🩹 (support/html) Get better metadata

simonwoerpel · simonwoerpel · commit 7b3c37d25d71 · 2025-10-23T17:05:32.000+02:00
diff --git a/ingestors/support/html.py b/ingestors/support/html.py
@@ -1,11 +1,12 @@
-import re
 import logging
+import re
+
 from lxml import html
 from lxml.etree import ParseError, ParserError
 from normality import collapse_spaces
 
-from ingestors.support.timestamp import TimestampSupport
 from ingestors.exc import ProcessingException
+from ingestors.support.timestamp import TimestampSupport
 
 log = logging.getLogger(__name__)
 
@@ -33,9 +34,9 @@ def extract_html_header(self, entity, doc):
         entity.add("summary", self.get_meta(doc, "description"))
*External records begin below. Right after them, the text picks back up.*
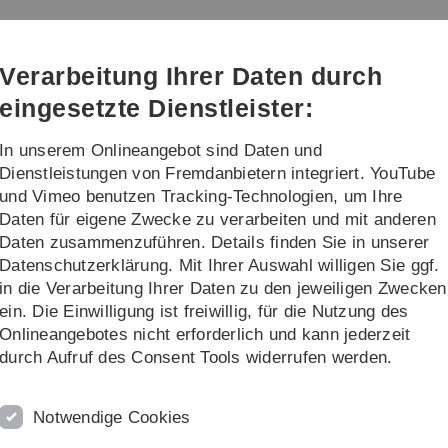
Direkt
Direkt
Direkt
Direkt
Direkt
zur
zum
zum
zur
zur
Hauptnavigation
Inhalt
Funktionsmenü
Fußleiste
Suche
Verarbeitung Ihrer Daten durch
(Sprache,
Drucken,
eingesetzte Dienstleister:
Social
Media)
In unserem Onlineangebot sind Daten und
ng
Institute
Dienstleistungen von Fremdanbietern integriert. YouTube
und Vimeo benutzen Tracking-Technologien, um Ihre
Daten für eigene Zwecke zu verarbeiten und mit anderen
essors
Robert Fischer
Daten zusammenzuführen. Details finden Sie in unserer
Datenschutzerklärung. Mit Ihrer Auswahl willigen Sie ggf.
in die Verarbeitung Ihrer Daten zu den jeweiligen Zwecken
r
ein. Die Einwilligung ist freiwillig, für die Nutzung des
Onlineangebotes nicht erforderlich und kann jederzeit
durch Aufruf des Consent Tools widerrufen werden.
ssor for communications and signal theory at the University of
Notwendige Cookies
e courses on signals and systems and on digital communicati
         entity.add("author", self.get_meta(doc, "author"))
         entity.add("author", self.get_meta(doc, "og:site_name"))
-        published_at = self.get_meta(doc, "artcile:published_time")
+        published_at = self.get_meta(doc, "article:published_time")
         entity.add("publishedAt", self.parse_timestamp(published_at))
-        modified_at = self.get_meta(doc, "artcile:modified_time")
+        modified_at = self.get_meta(doc, "aricle:modified_time")
         entity.add("modifiedAt", self.parse_timestamp(modified_at))
 
         for field in ["keywords", "news_keywords"]:
@@ -47,7 +48,7 @@ def extract_html_header(self, entity, doc):
     def extract_html_text(self, doc):
         """Get all text from a DOM, also used by the XML parser."""
         text = " ".join(self.extract_html_elements(doc))
-        text = collapse_spaces(text)
+        text = collapse_spaces(text) or ""
         if len(text):
             return text